Nell'apertura di "Mojo Pin", nella title track (entrambe scritte insieme a Gary Lucas) e in "Last Goodbye" colpiscono la dinamica, i lampi improvvisi che squarciano la calma, la passione, le timbriche oscure e gli scenari uggiosi a cui gli accordi inusuali per il tempo (figli di largo uso di corde a vuoto e accordature aperte) danno una tensione costante. Senza contare le liriche, che appaiono in alcuni casi profetiche di ciò che sarebbe accaduto ("il mio tempo è venuto/non ho paura di morire"), sebbene ispirate in realtà a una storia d'amore conclusa. "Eternal Life" mostra il lato più ruvido di Buckley, più prossimo al grunge, mentre il dolente crescendo di "Lover, You Should've Come Over" quello più romanticamente soul.

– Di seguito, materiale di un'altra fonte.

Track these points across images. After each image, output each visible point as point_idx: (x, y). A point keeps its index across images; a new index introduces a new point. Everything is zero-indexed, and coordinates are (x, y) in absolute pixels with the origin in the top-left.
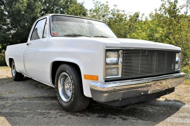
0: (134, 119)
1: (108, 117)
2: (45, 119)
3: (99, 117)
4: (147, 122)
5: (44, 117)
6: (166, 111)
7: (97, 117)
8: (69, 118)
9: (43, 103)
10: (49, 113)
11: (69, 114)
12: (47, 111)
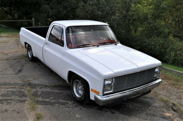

Ma in "Grace" svolgono una funzione fondamentale anche le cover presenti. Da "Lilac Wine", ispirata alla versione di Nina Simone, passando per "Corpus Christi Carol" per arrivare ad "Halleluja" di Leonard Cohen. Quest’ultima è uno di quei rari casi in cui il rifacimento di un brano riesce a svelarne potenzialità che nemmeno il suo autore (e che autore) aveva messo in evidenza. La versione di Buckley, che in realtà si rifà a una prima cover realizzata da John Cale nel 1991, diventa un classico, il cui unico difetto, in un destino analogo a quello di "Imagine" di John Lennon, è quello di ispirare una sterminata serie di rifacimenti, mai all'altezza del modello di partenza.
La tragica fine di Jeff, annegato il 29 maggio del 1997 nel Wolf River a 31 anni, fa di "Grace" l'unica testimonianza compiuta del suo genio. Al contempo la sua morte ha permesso che l'album venisse riscoperto e allargasse la sua popolarità in tutto il mondo. Negli anni a seguire sono arrivati "Sketches For My Sweetheart The Drunk", costituito dai demo per il secondo album a cui stava lavorando, che è però solo una bozza di quello che Buckley aveva in mente, e alcune raccolte con inediti e esibizioni live. Niente però con la prefezoine formale e la potenza espressiva di "Grace", un mosaico senza tempo, figlio di uno stato di grazia assoluto.